Problem details ▸
Lay out as a numbered list the lines from the one containing "Gruppe 9 Gruppeeksamen" through the one containing "Disse instruksjonene vil", both included, leaving out any blank lines.
[Given entries Boundary: Start]
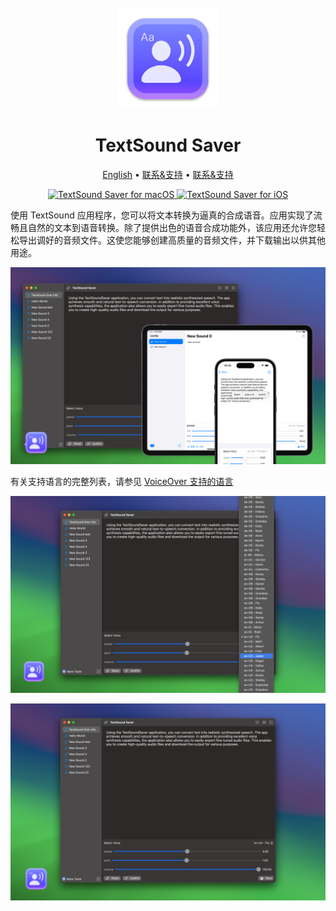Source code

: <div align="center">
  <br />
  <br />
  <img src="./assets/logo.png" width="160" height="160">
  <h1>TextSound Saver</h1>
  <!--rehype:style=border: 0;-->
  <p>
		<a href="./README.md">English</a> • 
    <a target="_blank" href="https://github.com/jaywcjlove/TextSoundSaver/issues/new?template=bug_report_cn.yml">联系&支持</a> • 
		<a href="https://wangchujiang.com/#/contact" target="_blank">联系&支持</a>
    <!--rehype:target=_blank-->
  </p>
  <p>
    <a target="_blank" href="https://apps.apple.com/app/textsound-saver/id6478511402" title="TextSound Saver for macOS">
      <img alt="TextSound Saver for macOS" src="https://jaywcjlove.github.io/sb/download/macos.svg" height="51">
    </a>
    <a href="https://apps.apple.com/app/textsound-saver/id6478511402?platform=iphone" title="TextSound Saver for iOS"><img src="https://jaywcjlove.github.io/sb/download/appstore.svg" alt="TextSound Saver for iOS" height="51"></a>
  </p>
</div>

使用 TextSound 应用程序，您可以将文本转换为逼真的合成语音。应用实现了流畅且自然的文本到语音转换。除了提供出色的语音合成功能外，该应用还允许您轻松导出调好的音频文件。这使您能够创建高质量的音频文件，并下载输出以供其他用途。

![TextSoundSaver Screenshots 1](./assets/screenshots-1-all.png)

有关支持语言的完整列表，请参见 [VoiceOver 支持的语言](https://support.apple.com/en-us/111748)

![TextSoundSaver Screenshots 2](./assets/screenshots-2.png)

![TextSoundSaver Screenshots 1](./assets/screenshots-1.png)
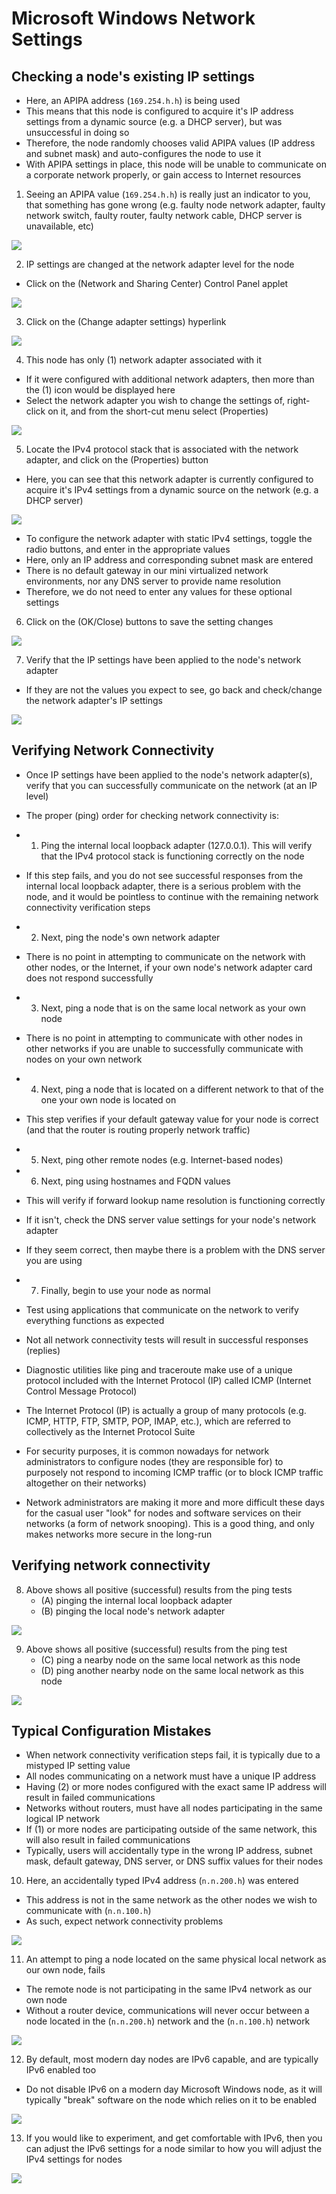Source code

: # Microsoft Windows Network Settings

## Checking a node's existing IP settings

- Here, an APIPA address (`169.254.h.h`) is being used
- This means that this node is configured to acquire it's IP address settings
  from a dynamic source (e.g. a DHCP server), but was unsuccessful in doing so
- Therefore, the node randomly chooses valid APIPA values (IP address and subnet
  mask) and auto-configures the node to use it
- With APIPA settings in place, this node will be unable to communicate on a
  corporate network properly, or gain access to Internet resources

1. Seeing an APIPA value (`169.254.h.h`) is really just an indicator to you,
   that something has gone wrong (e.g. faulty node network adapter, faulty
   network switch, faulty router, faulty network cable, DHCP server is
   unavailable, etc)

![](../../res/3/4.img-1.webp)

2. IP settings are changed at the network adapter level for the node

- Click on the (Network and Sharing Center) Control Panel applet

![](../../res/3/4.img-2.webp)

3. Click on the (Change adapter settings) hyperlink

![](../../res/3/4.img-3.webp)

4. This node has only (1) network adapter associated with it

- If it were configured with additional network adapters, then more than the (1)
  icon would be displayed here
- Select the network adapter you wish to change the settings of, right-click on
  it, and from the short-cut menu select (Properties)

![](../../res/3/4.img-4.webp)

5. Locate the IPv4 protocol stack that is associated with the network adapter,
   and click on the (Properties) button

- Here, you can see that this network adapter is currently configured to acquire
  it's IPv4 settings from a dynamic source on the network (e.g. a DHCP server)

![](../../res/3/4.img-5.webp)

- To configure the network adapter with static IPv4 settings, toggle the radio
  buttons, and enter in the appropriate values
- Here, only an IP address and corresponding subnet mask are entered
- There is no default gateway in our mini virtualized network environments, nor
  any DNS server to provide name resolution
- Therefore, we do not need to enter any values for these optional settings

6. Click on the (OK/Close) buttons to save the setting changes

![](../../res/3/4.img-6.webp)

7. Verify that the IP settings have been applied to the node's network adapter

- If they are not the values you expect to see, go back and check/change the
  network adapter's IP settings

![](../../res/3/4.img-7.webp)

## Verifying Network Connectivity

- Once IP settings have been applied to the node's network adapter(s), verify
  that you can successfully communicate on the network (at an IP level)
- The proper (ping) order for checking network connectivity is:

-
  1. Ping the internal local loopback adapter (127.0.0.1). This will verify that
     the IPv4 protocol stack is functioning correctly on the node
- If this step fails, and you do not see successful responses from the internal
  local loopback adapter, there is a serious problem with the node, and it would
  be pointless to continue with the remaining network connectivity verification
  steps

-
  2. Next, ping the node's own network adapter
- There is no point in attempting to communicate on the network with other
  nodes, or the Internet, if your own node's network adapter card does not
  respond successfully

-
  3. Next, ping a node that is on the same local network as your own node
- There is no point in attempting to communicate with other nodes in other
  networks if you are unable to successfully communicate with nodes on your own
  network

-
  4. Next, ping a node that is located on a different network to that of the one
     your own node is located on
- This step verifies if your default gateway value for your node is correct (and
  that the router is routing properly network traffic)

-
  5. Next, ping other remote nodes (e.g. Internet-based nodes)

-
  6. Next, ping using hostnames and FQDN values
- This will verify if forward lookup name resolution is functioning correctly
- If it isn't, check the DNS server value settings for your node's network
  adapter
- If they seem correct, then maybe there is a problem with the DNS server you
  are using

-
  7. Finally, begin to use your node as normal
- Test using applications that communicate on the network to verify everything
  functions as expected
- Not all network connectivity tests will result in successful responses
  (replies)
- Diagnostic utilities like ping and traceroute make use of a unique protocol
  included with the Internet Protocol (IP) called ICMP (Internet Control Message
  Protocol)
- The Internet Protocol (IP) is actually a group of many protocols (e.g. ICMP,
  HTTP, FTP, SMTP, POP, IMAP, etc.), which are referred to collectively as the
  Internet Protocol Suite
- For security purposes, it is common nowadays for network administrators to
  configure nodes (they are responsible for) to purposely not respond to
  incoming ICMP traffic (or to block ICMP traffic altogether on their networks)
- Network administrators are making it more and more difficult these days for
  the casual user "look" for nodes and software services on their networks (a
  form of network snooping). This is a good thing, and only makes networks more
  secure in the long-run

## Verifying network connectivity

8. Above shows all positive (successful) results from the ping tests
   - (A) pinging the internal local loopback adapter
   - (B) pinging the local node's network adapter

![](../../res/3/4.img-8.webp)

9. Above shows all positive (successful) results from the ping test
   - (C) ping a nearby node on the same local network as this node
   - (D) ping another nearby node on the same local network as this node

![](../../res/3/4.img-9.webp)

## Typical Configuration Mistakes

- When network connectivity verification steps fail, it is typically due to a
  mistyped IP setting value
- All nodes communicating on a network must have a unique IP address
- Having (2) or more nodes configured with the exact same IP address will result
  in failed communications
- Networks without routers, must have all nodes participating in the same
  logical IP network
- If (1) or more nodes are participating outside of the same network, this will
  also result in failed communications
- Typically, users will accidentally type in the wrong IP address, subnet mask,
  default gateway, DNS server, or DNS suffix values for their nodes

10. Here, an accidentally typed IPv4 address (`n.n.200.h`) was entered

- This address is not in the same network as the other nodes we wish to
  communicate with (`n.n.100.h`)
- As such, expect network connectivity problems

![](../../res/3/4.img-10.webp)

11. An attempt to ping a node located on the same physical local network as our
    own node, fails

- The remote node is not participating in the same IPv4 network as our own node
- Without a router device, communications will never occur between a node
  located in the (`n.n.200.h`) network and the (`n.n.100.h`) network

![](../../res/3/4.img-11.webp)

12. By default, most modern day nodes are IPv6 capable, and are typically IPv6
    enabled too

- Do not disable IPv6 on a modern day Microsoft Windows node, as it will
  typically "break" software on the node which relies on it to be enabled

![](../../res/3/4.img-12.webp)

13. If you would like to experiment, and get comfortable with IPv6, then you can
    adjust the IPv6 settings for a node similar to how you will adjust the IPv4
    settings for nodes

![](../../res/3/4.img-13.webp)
[Given entries Boundary: End]
[Given entries Boundary: Start]
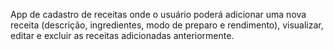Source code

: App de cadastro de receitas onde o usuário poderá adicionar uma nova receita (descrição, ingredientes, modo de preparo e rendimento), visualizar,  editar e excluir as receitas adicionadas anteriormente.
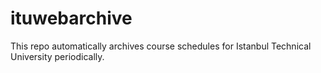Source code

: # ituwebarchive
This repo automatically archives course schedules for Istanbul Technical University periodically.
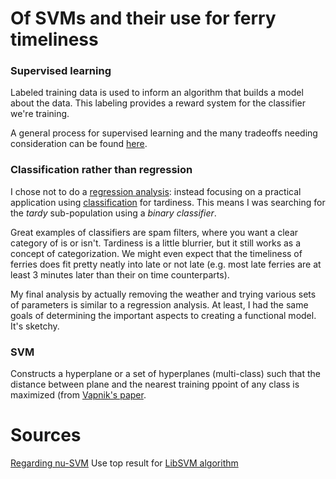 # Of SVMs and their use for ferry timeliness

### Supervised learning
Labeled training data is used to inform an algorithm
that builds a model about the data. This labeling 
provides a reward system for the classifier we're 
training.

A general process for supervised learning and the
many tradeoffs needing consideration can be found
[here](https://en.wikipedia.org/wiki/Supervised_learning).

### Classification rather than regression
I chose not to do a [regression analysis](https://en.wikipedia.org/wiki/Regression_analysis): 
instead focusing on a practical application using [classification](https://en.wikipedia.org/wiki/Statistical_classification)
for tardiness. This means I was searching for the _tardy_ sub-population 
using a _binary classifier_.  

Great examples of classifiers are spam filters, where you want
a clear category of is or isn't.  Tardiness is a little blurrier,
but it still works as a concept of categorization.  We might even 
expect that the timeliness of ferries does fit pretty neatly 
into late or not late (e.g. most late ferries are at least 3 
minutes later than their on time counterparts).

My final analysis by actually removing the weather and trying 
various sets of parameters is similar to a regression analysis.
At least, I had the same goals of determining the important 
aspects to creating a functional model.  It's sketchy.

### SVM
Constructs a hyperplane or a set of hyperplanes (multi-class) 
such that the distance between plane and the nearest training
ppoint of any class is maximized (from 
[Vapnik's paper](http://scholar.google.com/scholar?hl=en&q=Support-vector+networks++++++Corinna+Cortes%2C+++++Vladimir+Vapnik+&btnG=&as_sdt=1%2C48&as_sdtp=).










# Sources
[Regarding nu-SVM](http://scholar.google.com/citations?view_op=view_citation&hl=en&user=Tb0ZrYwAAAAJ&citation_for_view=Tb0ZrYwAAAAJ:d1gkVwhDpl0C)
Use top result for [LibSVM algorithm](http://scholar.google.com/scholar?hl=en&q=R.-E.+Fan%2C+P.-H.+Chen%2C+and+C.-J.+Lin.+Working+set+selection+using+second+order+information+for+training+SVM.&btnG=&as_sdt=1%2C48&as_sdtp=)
[Given entries Boundary: End]
[Given entries Boundary: Start]
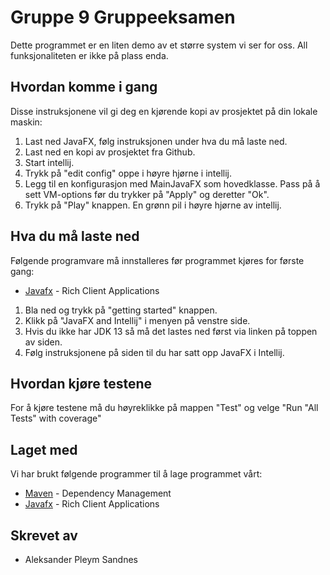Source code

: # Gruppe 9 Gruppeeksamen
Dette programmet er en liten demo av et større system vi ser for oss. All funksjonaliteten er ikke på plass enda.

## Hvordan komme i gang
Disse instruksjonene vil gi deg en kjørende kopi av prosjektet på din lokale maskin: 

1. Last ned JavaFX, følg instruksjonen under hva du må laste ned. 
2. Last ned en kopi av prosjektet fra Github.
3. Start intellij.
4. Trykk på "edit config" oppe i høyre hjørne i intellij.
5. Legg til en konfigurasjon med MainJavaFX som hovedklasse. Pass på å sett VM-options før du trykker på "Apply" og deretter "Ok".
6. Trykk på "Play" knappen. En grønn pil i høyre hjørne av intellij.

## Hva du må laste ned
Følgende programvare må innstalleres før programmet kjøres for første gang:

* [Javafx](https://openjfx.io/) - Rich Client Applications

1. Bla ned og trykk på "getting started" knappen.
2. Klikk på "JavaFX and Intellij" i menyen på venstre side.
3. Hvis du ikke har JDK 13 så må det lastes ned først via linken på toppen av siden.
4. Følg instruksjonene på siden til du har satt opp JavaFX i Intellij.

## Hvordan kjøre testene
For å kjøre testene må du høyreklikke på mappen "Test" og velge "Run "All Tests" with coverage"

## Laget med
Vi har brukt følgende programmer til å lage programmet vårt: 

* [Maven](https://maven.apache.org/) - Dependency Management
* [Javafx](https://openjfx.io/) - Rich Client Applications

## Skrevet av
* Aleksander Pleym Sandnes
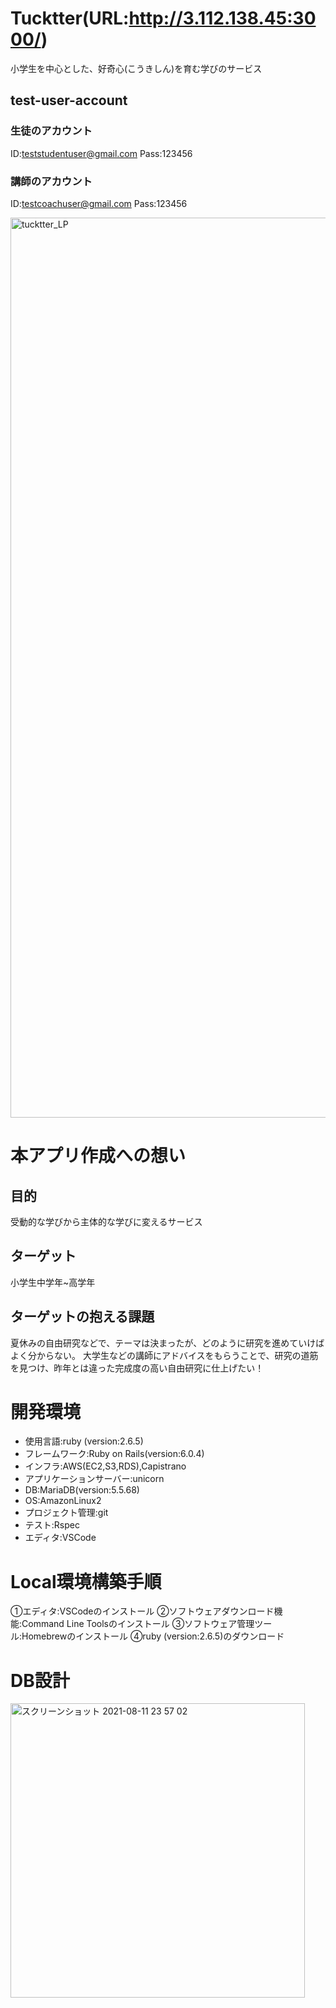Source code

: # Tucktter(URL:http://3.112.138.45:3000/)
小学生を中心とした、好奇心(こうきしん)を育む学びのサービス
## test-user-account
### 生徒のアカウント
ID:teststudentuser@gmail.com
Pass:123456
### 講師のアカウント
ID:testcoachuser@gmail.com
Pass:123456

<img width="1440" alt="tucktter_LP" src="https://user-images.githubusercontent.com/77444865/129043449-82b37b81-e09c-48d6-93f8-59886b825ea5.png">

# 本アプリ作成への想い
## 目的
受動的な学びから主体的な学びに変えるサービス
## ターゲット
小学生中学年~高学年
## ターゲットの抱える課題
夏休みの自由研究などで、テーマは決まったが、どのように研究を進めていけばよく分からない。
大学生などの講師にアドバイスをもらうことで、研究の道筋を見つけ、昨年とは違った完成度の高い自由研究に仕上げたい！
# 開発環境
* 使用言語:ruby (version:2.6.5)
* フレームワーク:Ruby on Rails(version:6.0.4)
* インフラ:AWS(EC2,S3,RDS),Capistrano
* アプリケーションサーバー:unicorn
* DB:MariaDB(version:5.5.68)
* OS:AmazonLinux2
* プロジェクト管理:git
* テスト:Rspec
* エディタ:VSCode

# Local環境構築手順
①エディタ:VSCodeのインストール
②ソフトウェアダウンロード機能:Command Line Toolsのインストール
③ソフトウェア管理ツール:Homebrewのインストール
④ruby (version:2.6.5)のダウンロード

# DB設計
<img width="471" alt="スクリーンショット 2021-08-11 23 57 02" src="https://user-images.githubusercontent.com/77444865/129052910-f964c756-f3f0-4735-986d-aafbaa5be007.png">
[Given entries Boundary: End]
Answer to this problem ▸
1. : # Gruppe 9 Gruppeeksamen
2. Dette programmet er en liten demo av et større system vi ser for oss. All funksjonaliteten er ikke på plass enda.
3. ## Hvordan komme i gang
4. Disse instruksjonene vil gi deg en kjørende kopi av prosjektet på din lokale maskin: 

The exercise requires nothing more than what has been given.